Feature Experimentation
See Choose QA tests for Feature Experimentation for an overview and comparison of the following QA tools:
- Allowlist – Lets you run your experiment in any environment and shows a specific variation to up to 50 users that you have selected.
- QA audience – Uses a custom audience to test a running experiment and share it with internal stakeholders, without exposing it to your visitors.
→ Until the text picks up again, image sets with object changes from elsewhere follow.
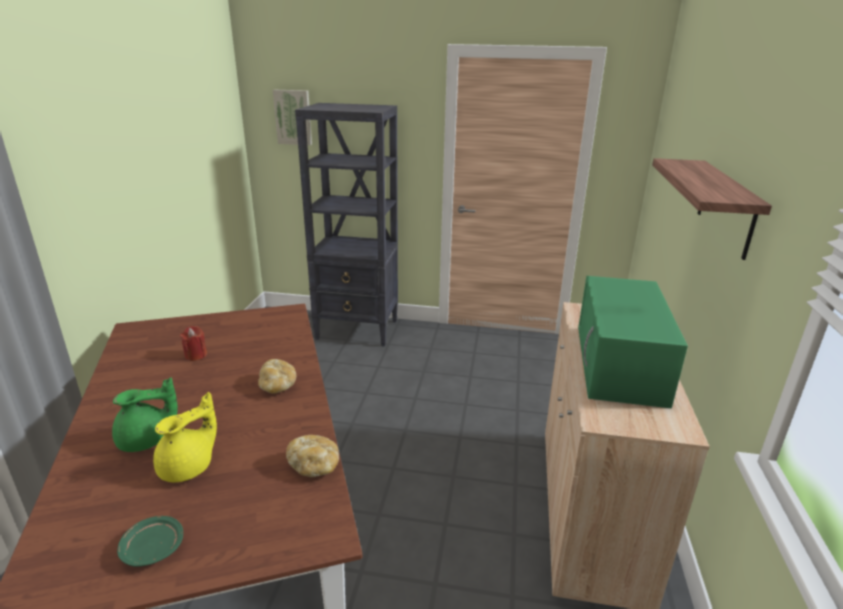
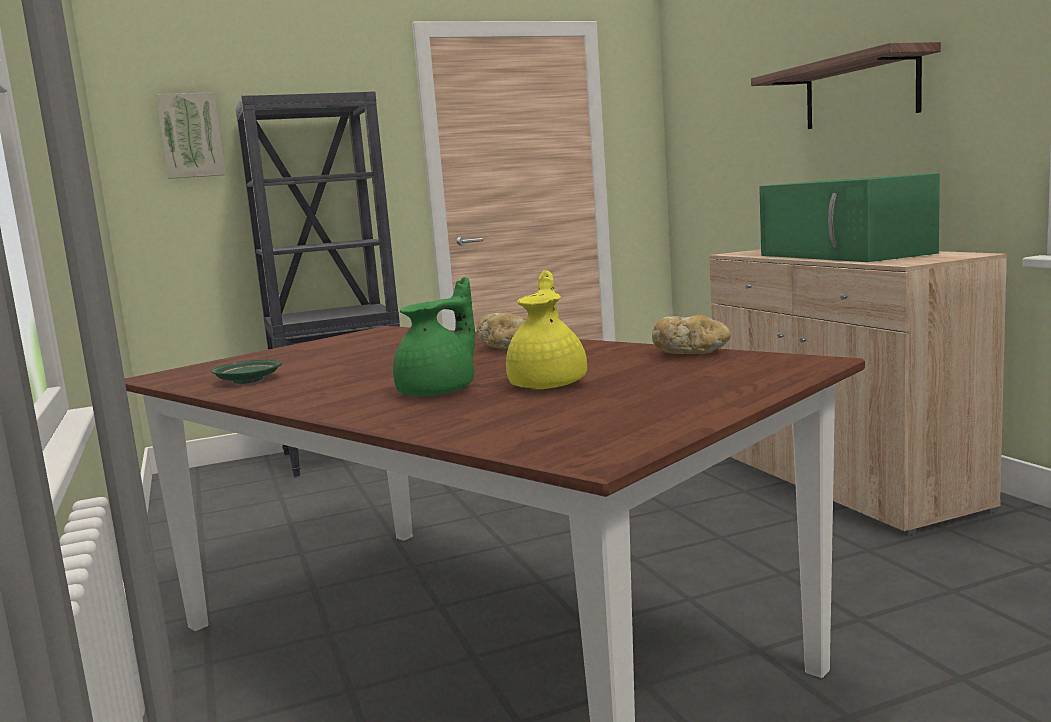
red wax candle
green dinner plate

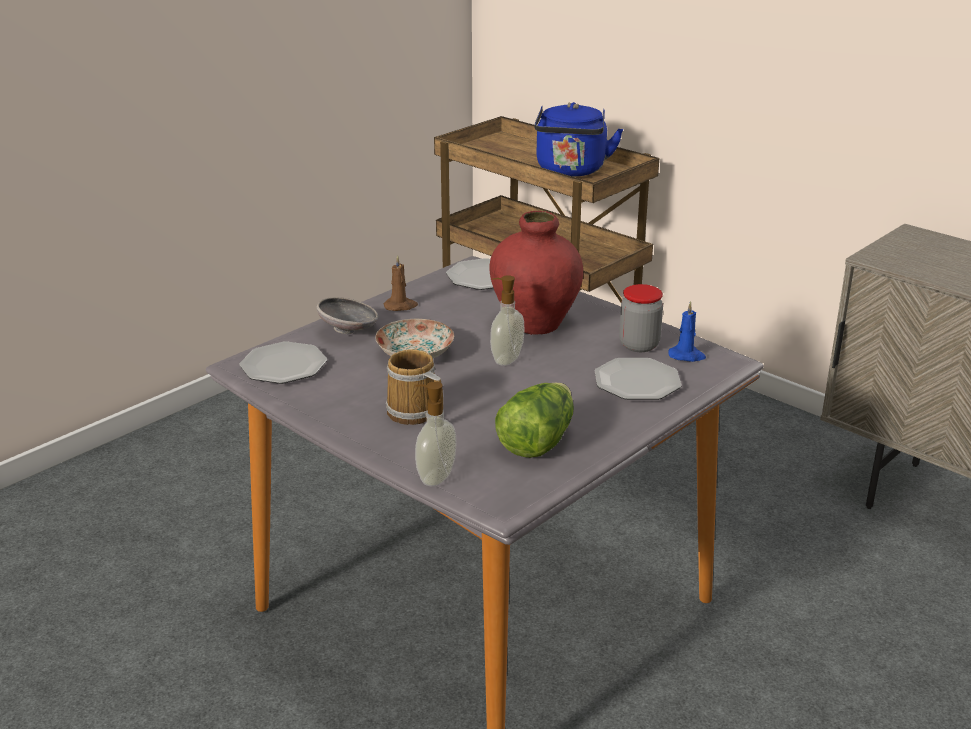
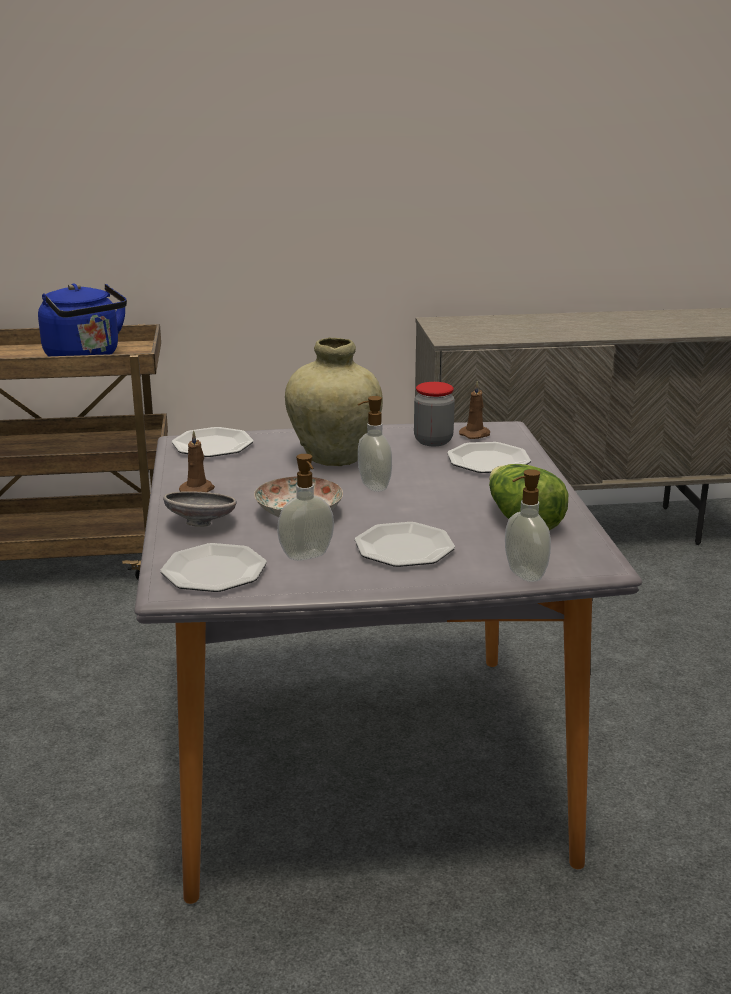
soap dispenser (no. 1 from left)
dinner plate (no. 4 from left)
beige decorative vase
brown wax candle (no. 2 from left)

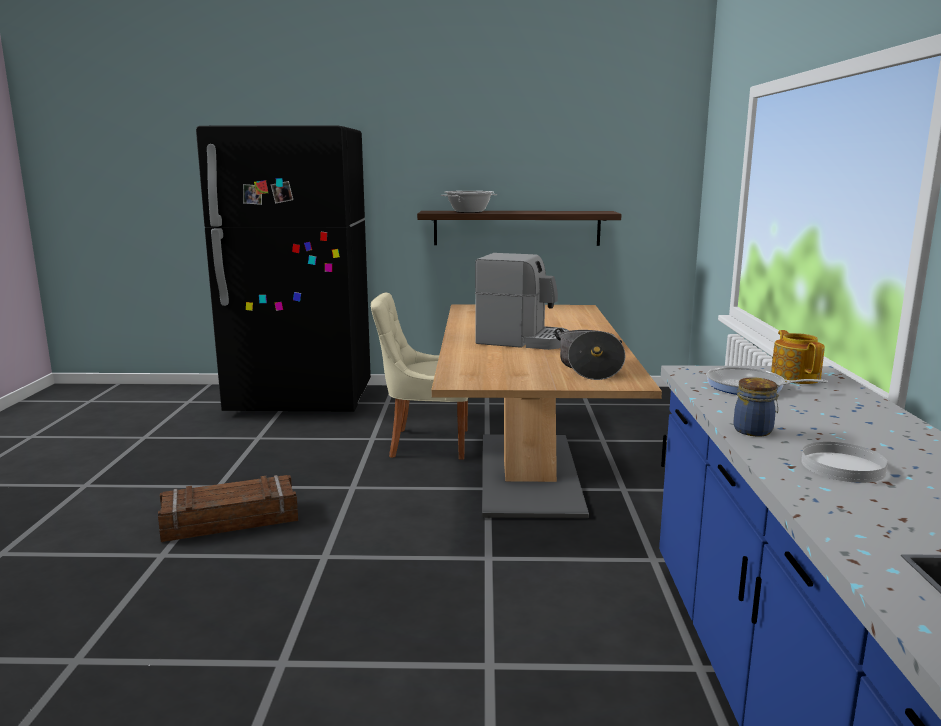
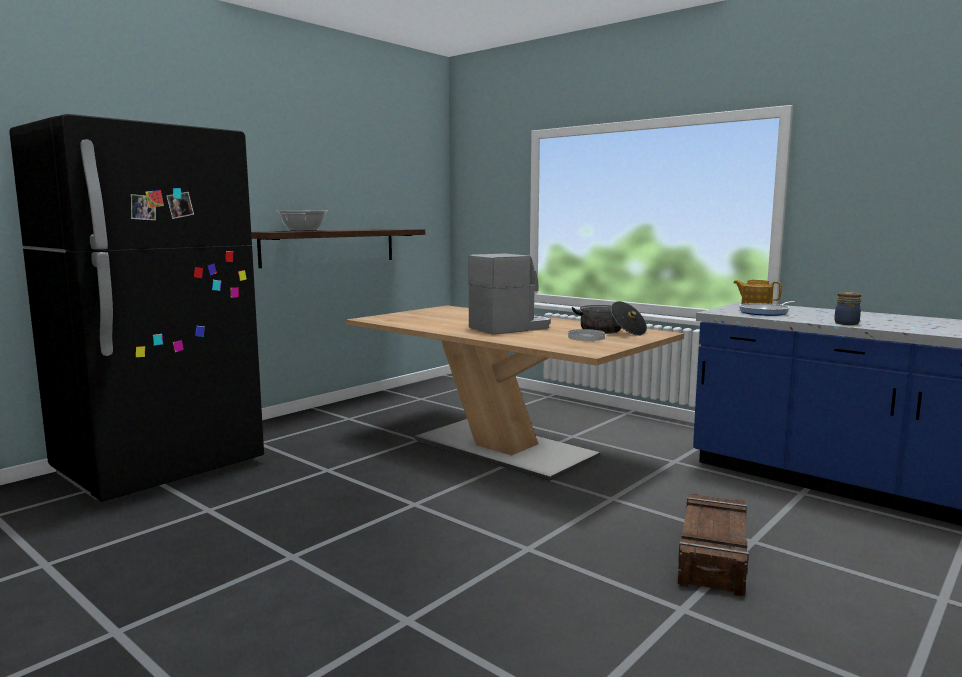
beige chair
shipping crate
white-coloured dinner plate

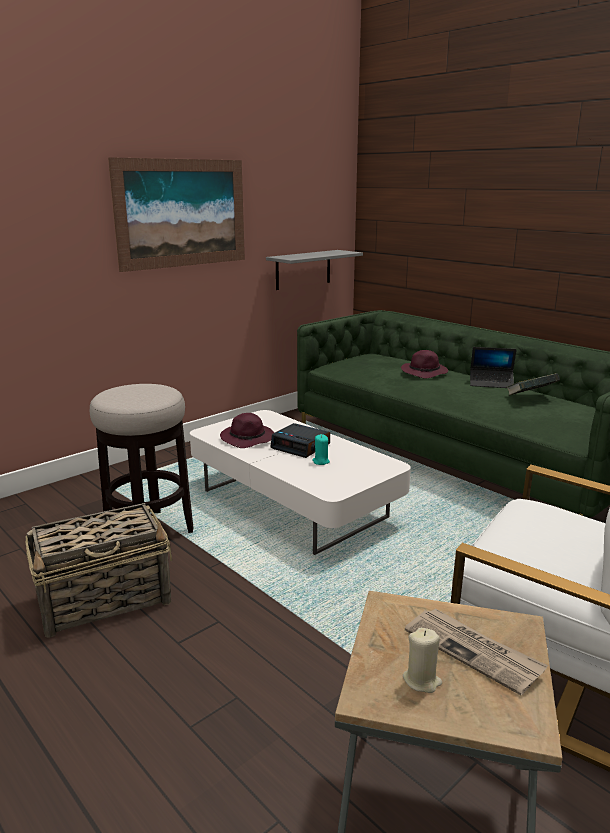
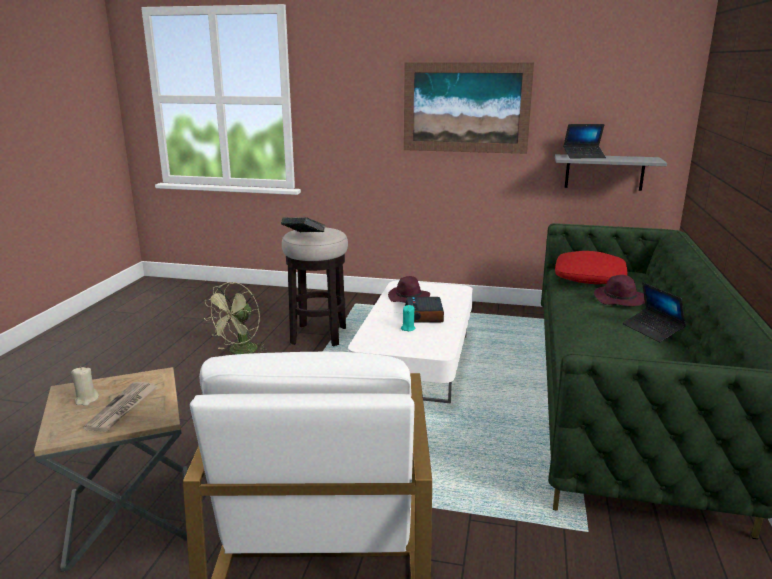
red throw pillow
notebook computer (no. 1 from left)
volume
green cooling fan

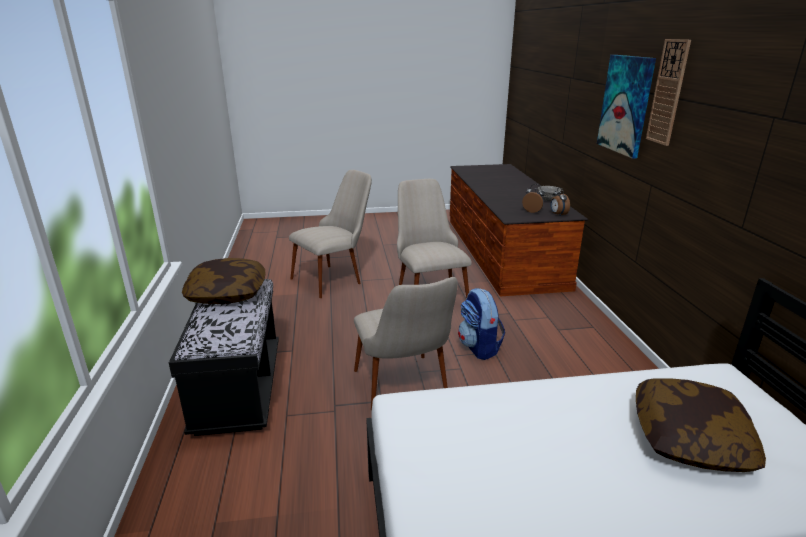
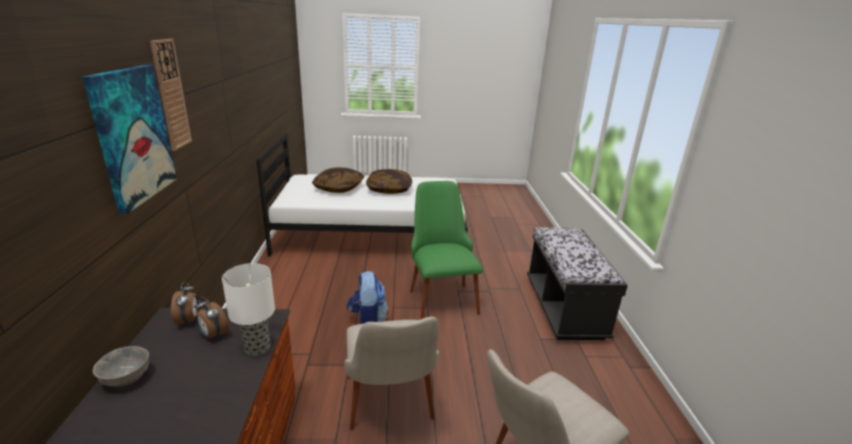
tabletop lamp
throw pillow (no. 2 from left)
green chair

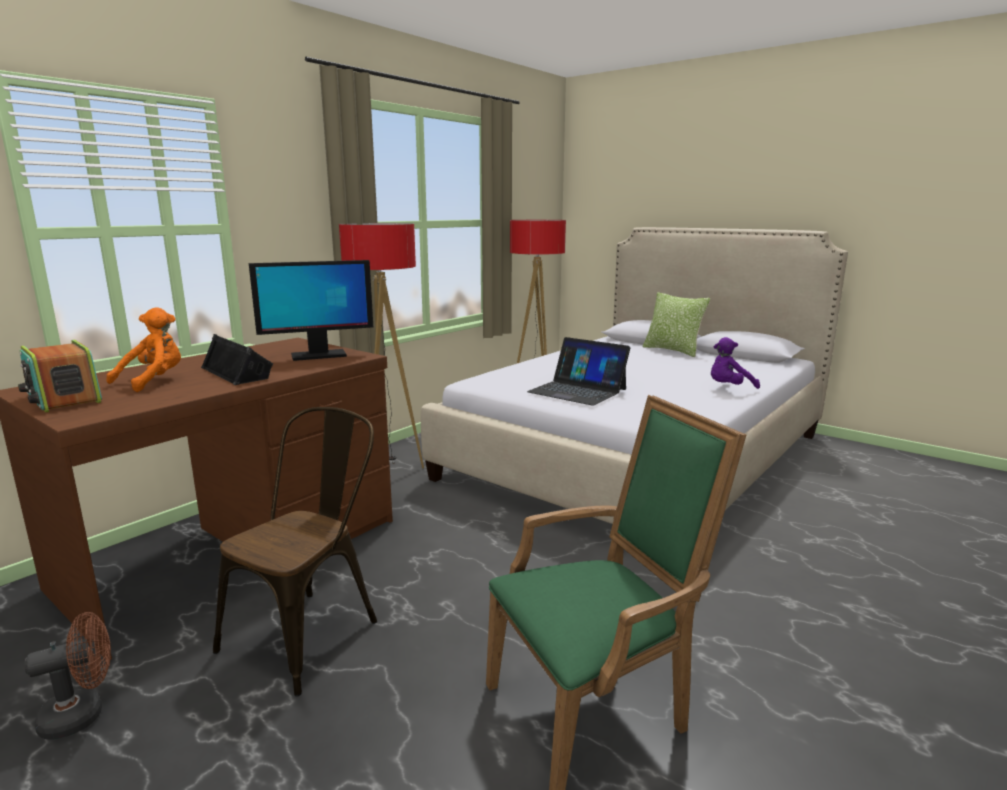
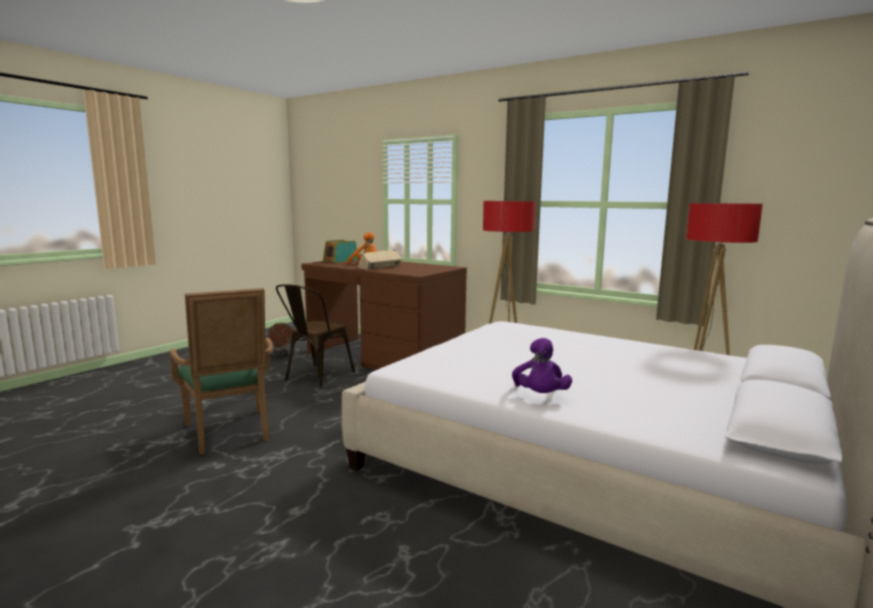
computer display
notebook computer
throw pillow
beige audio speaker
brown chair
purplish cuddly toy

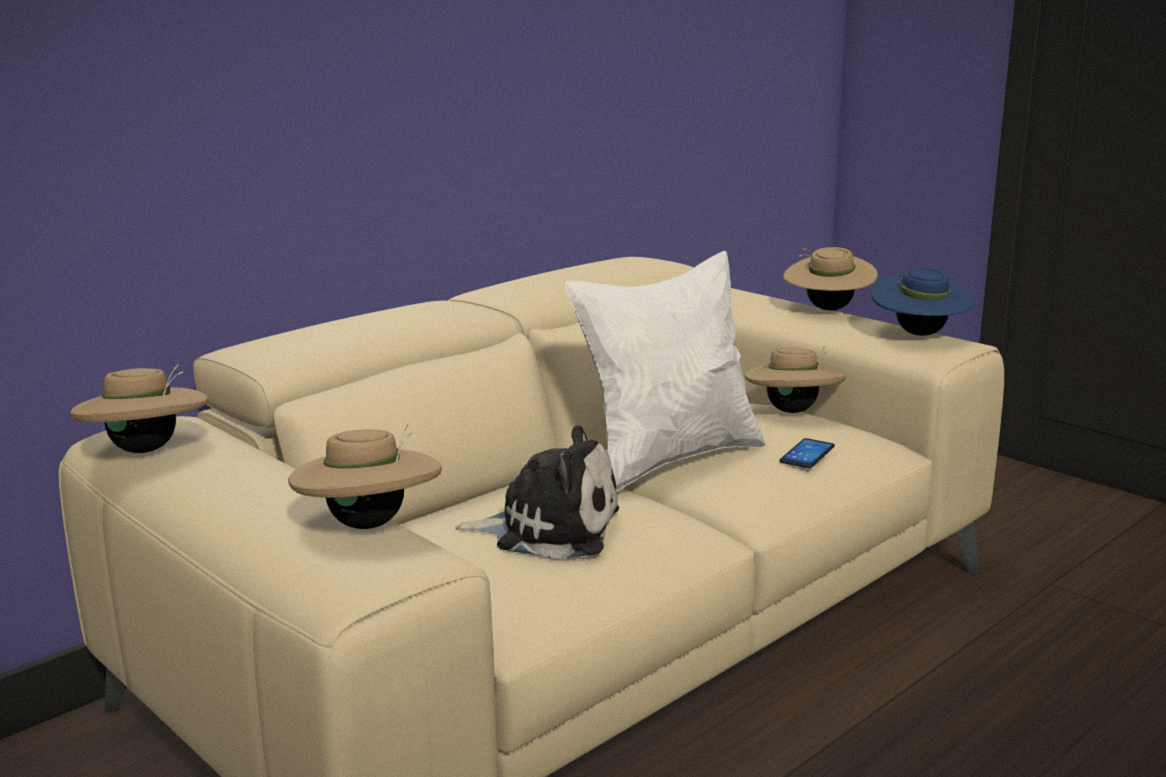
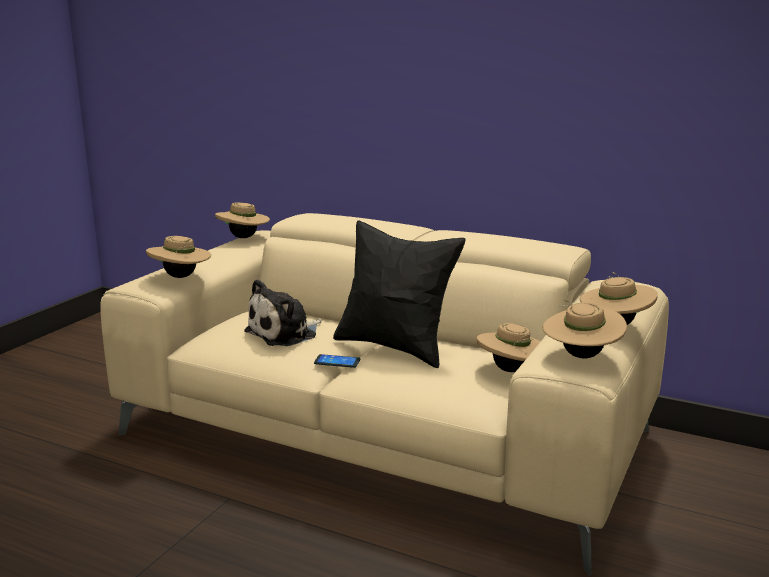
handset
black throw pillow
beige hat (no. 4 from left)
cuddly toy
- Forced bucketing – Lets you programmatically put a user into a flag variation from within your code.
Deliverables
When you finish your QA testing, you should have the following:
- A fully built experiment in a production environment.
- A completed QA and use case document, with all cases marked as pass.
Example QA checklist
The QA checklist that you created as part of your experiment plan will help you perform a thorough check. Your checklist should include the following:
- All goals that were added, as well as how each is triggered.
- All functionality that has been added (for example, a new button).
- Every visitor use case, including all expected user flows to and from the page.
- Audiences that are eligible and ineligible to see the experiment.
- URLs where the experiment should and should not run.
- Sample workflow to fire a goal (especially for custom events).
| Audience visitor path | Eligible for the experiment? | Pass / Fail |
| A visitor from Bing | Eligible for the experiment | |
| A visitor from Yahoo! | Eligible for the experiment | |
| A visitor from Google | Eligible for the experiment | |
| A visitor who clicks a paid ad | Not eligible for the experiment | |
| A visitor who clicks an email link | Not eligible for the experiment | |
| Experiment Metrics | Location / Behavior to Trigger? | Pass / Fail |
| Click on CTA | Click on the 'Learn More' Button in the hero image on example.com | |
| View Checkout Page | navigate to URL example.com/checkout | |
| View 3 Card Promotion | Scroll 60% of the way down the page on URL example.com/promotions | |
| Track revenue | On all Order Confirmation Pages confirm value sent is correct |
After your QA team verifies every item on your QA checklist, you are ready to launch the test to visitors.